Ahead of its late November launch date, we got some hands-on time with the Xbox One at a Microsoft event in Sydney.
The games on show included:
The Roman-period action-fighter Ryse: Son of Rome
Dead Rising 3 — the next insane instalment in the popular zombie series
Old-school, arcade-style fighter Killer Instinct
Console-exclusive Forza Motorsport 5
Kinect Sports Rivals.
It was a broad mix designed to show off the capabilities of the Xbox One. Ryse and Dead Rising 3, in particular, show how the hardware can handle GPU-intensive games, such as ones with realistic body animations or large groups of individually animated figures.
The Dead Rising 3 developers were quick to point out that they've been able to include bigger and badder zombie hordes than in any other games in the franchise.

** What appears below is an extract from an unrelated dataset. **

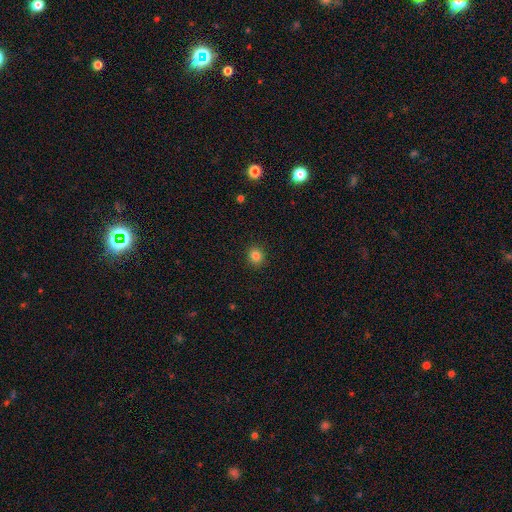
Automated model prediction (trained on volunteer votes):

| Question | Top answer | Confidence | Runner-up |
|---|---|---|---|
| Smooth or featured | smooth | 83% | star or artifact (12%) |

For Killer Instinct, it's the business model that's the unusual feature. The game, a launch title for Xbox One, is free to download with one playable character. You can then buy additional playable fighters either as stand-alone characters or as part of character packs. Aussie pricing is yet to be confirmed, but US pricing is US$4.99 per character or US$19.99 for six launch characters.
Forza continues the realistic driving simulations that the title has become known for. It was also an excellent demonstration of the Xbox One controller's rumble triggers, with feedback for acceleration and braking coming from the individual triggers rather than the whole controller.

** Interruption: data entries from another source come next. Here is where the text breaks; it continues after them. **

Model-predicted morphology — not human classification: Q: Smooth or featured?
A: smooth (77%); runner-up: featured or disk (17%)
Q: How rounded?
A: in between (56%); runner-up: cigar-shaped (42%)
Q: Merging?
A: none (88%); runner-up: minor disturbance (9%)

In terms of the new Kinect and its integration with the Xbox One, there was Kinect Sports Rivals, as well as a demonstration of the Xbox One user interface (that we unfortunately weren't allowed to film).

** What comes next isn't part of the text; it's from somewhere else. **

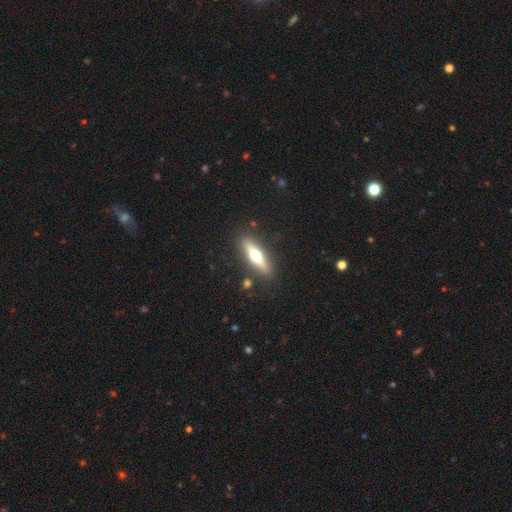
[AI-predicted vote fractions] featured or disk 53%, smooth 40%, star or artifact 6%. Down the decision tree: edge-on disk — yes (90%); merging — none (86%).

Kinect Sports Rivals certainly boasted improved controls — when jet skiing, the acceleration is controlled by clenching and unclenching your right hand, and speed boosts are activated by a stamped foot. But it is the ability to scan yourself and create an avatar with an eerily accurate representation of your face that is oddly impressive.
The same Kinect sensitivity was shown off as part of the UI demo. Kinect can now easily detect multiple bodies in the room, identify users by face and even read emotions such as "happy" and how engaged you are at what's on-screen.
The device can also sense which leg has the most weight placed on it when you're standing, even the speed and muscular power of movements, such as punching or kicking.
While this was only a quick look across a number of titles, we're hoping to have a more detailed first take ahead of the launch. The Xbox One launches on 22 November for AU$599.